Msalam, who also went by the alias Usama al-Kini, and Swedan were both from Kenya and were indicted in the Aug. 7, 1998 bombings of U.S. embassies in Tanzania and Kenya and for conspiring to kill U.S. citizens. …
John Kiriakou, a former CIA officer and ABC News consultant, described Msalam as “probably the single most prominent African member of al Qaeda” and a leader who known as a “logistics whiz.”
“He was very important in al Qaeda’s ability to coordinate and plan very complicated terrorist operations,” said Kiriakou, adding that the U.S. government had been looking for him “for a very long time.”
FBI spokesman Richard Kolko said in statement late Thursday that Msalam was believed to be the operations chief for al Qaeda in Pakistan. While he could not confirm Msalam’s alleged involvement in the September 2008 attack on the Marriott hotel in Islamabad, he said U.S. offficials reported Msalam was involved in attacks in Pakistan over the last year.
These two didn’t stay on the sidelines or rest on their poisonous laurels after the embassy bombings. They moved up to positions of power in AQ and conducted more attacks. It’s interesting to note, though, that their world shrunk considerably after 9/11. They moved from Africa to Pakistan and kept the scope of their operations within that nation. It could be that they wanted to move to the “home office”, as it were, but it appears more that they could not operate much outside of Pakistan and had to make the best of it.
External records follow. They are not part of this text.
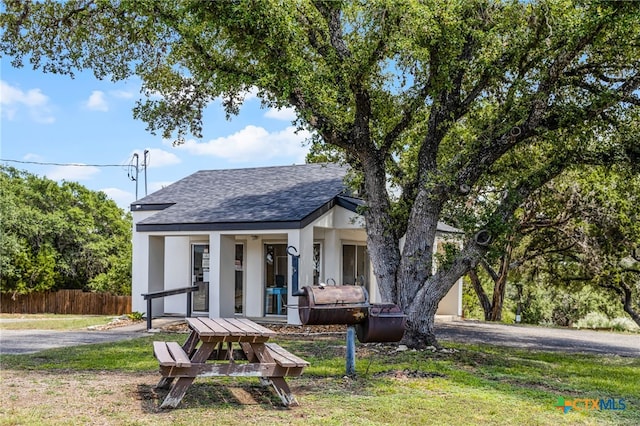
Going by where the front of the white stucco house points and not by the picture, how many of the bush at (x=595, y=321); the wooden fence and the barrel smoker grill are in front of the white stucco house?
1

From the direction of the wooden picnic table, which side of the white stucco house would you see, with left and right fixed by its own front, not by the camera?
front

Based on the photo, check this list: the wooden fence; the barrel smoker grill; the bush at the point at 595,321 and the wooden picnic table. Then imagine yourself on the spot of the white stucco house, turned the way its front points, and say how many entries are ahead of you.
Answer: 2

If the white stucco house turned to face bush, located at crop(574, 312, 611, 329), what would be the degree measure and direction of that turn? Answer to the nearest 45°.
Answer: approximately 135° to its left

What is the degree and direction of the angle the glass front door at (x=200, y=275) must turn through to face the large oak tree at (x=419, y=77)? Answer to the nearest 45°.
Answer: approximately 45° to its left

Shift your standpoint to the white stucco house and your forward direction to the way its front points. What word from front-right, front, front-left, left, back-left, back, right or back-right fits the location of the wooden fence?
back-right

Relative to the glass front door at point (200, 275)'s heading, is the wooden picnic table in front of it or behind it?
in front

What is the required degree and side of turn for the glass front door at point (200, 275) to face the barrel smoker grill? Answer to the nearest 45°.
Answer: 0° — it already faces it

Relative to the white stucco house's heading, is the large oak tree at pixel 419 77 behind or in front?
in front

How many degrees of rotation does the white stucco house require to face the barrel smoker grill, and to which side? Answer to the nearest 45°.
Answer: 0° — it already faces it

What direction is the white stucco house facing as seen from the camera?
toward the camera

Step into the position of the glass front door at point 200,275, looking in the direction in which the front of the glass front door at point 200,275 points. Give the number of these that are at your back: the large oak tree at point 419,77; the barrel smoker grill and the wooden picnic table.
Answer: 0

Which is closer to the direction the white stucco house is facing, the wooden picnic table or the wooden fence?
the wooden picnic table

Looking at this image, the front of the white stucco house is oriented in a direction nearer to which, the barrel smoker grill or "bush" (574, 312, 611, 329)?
the barrel smoker grill

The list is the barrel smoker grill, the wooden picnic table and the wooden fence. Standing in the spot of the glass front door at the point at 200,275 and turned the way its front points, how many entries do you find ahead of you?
2
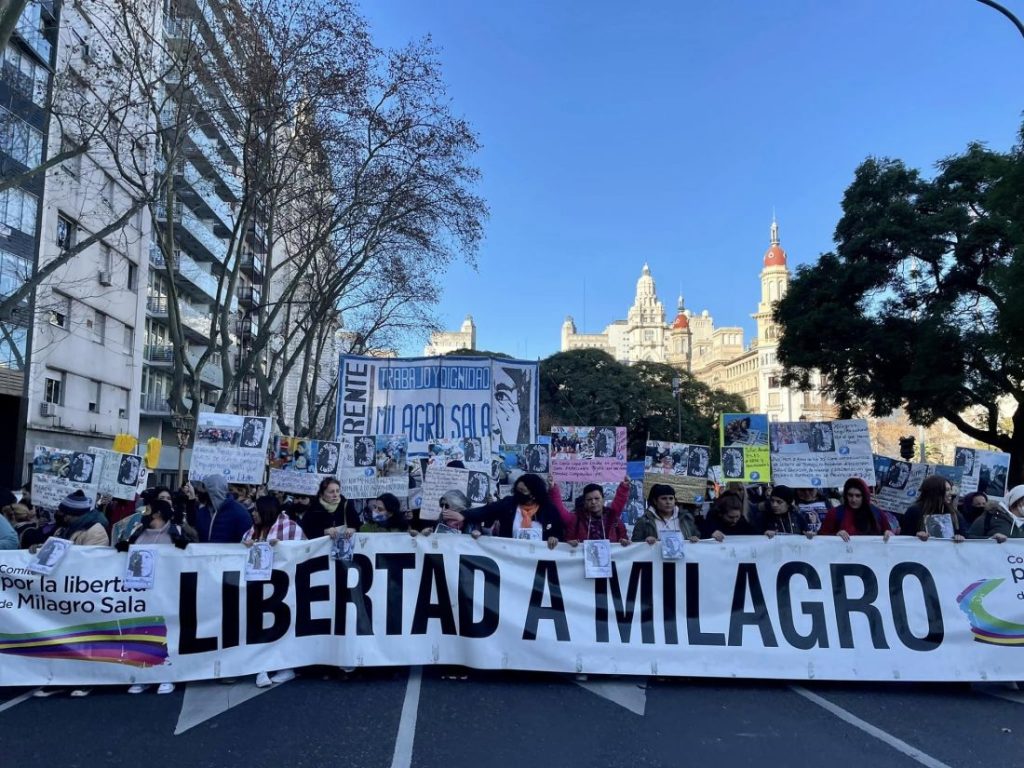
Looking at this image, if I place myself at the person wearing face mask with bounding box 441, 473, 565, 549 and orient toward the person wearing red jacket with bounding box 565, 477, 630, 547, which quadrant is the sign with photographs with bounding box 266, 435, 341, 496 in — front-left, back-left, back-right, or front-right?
back-left

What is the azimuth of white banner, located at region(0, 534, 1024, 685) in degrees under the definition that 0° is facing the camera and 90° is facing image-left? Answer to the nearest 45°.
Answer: approximately 0°

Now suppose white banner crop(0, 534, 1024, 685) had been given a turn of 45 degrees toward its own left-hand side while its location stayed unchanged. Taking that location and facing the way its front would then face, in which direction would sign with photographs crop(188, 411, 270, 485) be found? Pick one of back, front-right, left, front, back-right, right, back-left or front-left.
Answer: back

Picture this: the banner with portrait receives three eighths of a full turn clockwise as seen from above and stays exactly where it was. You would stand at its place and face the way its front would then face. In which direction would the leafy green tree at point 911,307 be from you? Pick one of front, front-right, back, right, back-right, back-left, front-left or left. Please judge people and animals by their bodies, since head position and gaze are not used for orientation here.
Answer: right

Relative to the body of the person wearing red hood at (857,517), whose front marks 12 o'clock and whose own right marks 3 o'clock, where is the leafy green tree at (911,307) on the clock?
The leafy green tree is roughly at 6 o'clock from the person wearing red hood.

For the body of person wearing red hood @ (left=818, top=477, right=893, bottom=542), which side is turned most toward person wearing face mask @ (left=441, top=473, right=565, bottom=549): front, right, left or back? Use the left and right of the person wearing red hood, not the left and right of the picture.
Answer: right

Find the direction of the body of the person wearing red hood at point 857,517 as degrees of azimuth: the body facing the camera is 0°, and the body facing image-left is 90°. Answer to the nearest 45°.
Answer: approximately 0°
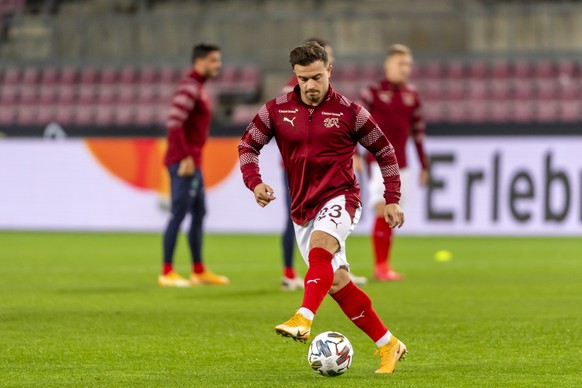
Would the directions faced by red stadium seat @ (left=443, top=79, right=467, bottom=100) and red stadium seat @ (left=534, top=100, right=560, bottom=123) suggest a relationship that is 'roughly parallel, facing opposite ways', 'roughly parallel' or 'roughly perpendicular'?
roughly parallel

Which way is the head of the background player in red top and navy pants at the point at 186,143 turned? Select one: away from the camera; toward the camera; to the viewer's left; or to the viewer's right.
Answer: to the viewer's right

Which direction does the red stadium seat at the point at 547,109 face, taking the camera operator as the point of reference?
facing the viewer

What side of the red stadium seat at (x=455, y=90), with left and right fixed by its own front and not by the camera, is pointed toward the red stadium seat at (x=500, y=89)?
left

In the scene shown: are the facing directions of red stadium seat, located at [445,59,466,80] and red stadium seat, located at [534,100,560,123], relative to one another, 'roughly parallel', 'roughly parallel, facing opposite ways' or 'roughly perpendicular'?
roughly parallel

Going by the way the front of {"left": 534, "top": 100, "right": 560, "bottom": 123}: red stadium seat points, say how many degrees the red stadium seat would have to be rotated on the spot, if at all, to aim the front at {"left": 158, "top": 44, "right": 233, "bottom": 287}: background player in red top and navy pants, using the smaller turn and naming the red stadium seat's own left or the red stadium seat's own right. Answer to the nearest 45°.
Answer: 0° — it already faces them

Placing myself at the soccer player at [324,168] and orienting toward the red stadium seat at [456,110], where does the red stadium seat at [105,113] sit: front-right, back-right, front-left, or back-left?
front-left

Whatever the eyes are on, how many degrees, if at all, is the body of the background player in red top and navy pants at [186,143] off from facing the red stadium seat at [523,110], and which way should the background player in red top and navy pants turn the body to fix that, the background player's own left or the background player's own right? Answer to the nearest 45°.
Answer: approximately 45° to the background player's own left

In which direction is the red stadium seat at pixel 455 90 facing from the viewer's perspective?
toward the camera

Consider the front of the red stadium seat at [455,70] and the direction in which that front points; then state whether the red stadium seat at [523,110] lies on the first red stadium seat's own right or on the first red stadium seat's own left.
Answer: on the first red stadium seat's own left

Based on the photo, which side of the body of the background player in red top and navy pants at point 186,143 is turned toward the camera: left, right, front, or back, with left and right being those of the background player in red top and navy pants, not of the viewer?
right
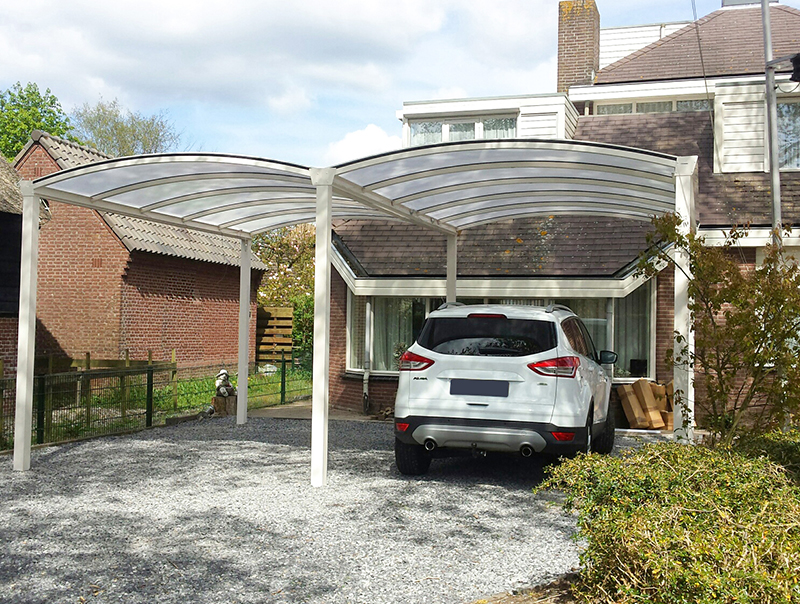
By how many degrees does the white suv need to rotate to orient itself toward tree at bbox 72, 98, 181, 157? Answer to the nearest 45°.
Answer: approximately 45° to its left

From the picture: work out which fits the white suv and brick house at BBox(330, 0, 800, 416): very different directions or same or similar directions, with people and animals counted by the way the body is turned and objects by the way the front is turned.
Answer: very different directions

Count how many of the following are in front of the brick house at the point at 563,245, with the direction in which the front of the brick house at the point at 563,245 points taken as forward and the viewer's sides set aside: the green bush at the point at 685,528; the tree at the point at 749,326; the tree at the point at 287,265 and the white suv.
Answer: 3

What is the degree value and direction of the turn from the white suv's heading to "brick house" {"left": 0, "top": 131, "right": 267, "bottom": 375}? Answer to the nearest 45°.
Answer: approximately 45° to its left

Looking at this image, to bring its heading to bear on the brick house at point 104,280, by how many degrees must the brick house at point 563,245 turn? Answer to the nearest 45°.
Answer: approximately 90° to its right

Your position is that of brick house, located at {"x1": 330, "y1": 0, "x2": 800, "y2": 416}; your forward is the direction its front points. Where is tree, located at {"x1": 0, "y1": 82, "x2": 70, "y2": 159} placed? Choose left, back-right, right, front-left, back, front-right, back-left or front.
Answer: back-right

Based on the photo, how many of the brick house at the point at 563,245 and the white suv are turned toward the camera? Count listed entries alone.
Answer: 1

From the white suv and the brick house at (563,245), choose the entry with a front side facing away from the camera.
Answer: the white suv

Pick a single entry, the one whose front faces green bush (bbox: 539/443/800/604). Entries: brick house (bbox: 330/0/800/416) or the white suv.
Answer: the brick house

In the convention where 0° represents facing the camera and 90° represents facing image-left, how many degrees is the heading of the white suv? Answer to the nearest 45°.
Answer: approximately 180°

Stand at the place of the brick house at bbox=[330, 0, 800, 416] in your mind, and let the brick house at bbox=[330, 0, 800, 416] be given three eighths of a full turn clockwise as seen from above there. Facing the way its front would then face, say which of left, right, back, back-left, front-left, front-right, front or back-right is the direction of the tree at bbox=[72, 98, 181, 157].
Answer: front

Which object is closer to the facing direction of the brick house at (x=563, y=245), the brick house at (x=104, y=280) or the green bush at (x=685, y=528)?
the green bush

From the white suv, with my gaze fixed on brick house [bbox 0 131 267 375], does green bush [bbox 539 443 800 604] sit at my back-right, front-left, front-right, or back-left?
back-left

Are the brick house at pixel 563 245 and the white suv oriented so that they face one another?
yes

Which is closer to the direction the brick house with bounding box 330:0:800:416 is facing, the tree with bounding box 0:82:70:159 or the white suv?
the white suv
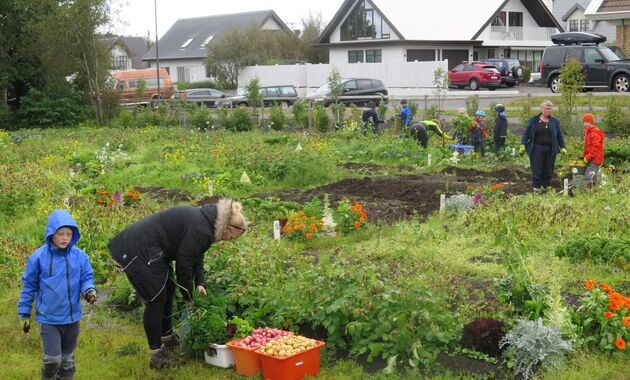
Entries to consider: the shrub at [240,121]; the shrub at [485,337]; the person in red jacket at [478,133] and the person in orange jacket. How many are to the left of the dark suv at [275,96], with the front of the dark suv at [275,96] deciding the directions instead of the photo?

Now they can’t operate at all, and AQ has even less resources to mount full-scale terrorist attacks outside of their shrinking world. Ayman al-Zawahiri issued a statement after the attack (but before it became public knowledge) that AQ would ensure that America doesn’t live in peace until Palestine is free of crusaders, but right now he has to be more worried about the CIA’s accuracy. People are talking, and AQ’s top ranks are dropping like flies.
Maybe the next bomb will find Zawahiri himself, or his psychopathic boss. We can only hope.
Update (AP): Iraq isn’t the only place where Obama’s job was made easier over the past year. From Roggio, a round-up of the tribal areas greatest recent hits:
Abu Laith al Libi, a senior military commander in Afghanistan, was killed in a strike in North Waziristan in January. Abu Sulayman Jazairi, al Qaeda’s external operations chief, was killed in a strike in Bajaur in March. Abu Khabab al Masri, al Qaeda’s weapons of mass destruction chief, and several senior members of his staff were killed in a strike in South Waziristan in July. Khalid Habib, the leader of al Qaeda’s paramilitary forces in the tribal Ares, was killed in North Waziristan in October. Abu Jihad al Masri, the leader of the Egyptian Islamic Group and member of al Qaeda’s top council, was also killed in North Waziristan this October.